I spent the morning leading up to the demo journaling and practicing switching my imposter-like thoughts to positive self-talk. Since I graduated IIN, I’ve clocked more than 100 hours of coaching with various clients. I’ve always studied and taken great notes. I walked myself through the facts of the matter. I looked through my coaching logs. I thought of the wonderful women who have let me into their lives. I flipped “I don’t know what I’m doing; do I know anything?” to “I have everything I need within me.”

As it always seems to do before something new-to-me, though, the nervousness returned, crept into my body, and stayed there from a half-hour before class at 10:30am right until my time for the demo, 11:15am.

Mentally, I was set. But nerves are a different ballgame. As I listened to the demos before me, my palms grew sweaty and my heart started pounding. I actually checked my heart rate on my watch and it was 103 versus my usual 60-70 bpm resting heart rate.

Then, it was my turn. I started the demo with some breathwork— both for the client and for myself. I asked the client a few questions and did my absolute best to listen to everything she shared with me. The nerves melted away about five minutes in. I was wrapped up in what the client was struggling with and doing my best to lead her to a solution. Before I knew it, my 15 minutes was up and the demo was over.

I was relieved to hear great feedback from our instructor and from fellow students. And I was massively relieved, and dare I say proud, that I did the damn thing. I did the thing that was scaring me. Why did it scare me so much? I coach all the time. Perhaps it was because it was in front of my peers. Maybe it was because I couldn’t prepare beforehand and had no information on who the client was (you’re assigned your client live).

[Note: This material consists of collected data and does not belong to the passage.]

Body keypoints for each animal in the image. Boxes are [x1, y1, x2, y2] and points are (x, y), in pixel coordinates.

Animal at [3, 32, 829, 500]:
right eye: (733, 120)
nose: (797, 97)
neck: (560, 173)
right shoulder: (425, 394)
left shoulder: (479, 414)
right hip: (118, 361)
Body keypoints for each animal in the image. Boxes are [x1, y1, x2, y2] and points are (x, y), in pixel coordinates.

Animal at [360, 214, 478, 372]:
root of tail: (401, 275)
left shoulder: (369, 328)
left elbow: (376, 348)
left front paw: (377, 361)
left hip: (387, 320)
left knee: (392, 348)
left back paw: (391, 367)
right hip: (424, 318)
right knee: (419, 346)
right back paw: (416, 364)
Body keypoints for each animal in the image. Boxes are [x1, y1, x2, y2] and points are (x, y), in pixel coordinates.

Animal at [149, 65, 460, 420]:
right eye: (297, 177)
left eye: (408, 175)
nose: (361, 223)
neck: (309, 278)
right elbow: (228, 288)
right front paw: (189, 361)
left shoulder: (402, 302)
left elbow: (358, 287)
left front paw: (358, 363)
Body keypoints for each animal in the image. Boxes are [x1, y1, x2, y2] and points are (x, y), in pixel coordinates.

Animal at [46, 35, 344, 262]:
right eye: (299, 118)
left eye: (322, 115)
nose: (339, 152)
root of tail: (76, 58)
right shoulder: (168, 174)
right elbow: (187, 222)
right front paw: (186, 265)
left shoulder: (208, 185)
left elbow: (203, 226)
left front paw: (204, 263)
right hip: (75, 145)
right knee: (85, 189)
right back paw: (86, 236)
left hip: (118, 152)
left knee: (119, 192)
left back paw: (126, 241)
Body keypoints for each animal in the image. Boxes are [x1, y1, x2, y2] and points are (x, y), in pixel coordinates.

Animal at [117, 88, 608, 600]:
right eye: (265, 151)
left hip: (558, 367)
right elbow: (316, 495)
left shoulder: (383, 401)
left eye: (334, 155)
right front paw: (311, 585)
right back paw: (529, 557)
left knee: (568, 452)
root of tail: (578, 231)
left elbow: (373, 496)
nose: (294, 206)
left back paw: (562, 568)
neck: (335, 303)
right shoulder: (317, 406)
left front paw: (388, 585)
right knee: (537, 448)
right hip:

Or maybe it’s because as an adult, I can choose not to do things that intimidate me. I can hide if I want. Life isn’t like high school or college, where you’re forced to make presentations and give speeches and perform solos for a passing grade. If something is uncomfortable or in the least bit intimidating, I can say, “no thanks, I’d rather not,” and shut down and opt-out.

But the sense of sheer pride and relief and joy I felt after doing the scary thing? THAT is the feeling. It’s the best. It makes you feel like you can do anything. That is worth the build-up and the nerves. Actually, maybe nervousness is really just excitement dressed up in a different outfit. Nervousness shows us how alive and in the moment we actually are.

As I head into this new week, I want to harness that powerful energy of knowing I can do scary things, and maybe they’re not so scary after all.

I hope you all have a beautiful week ahead. I’m sending you love and courage.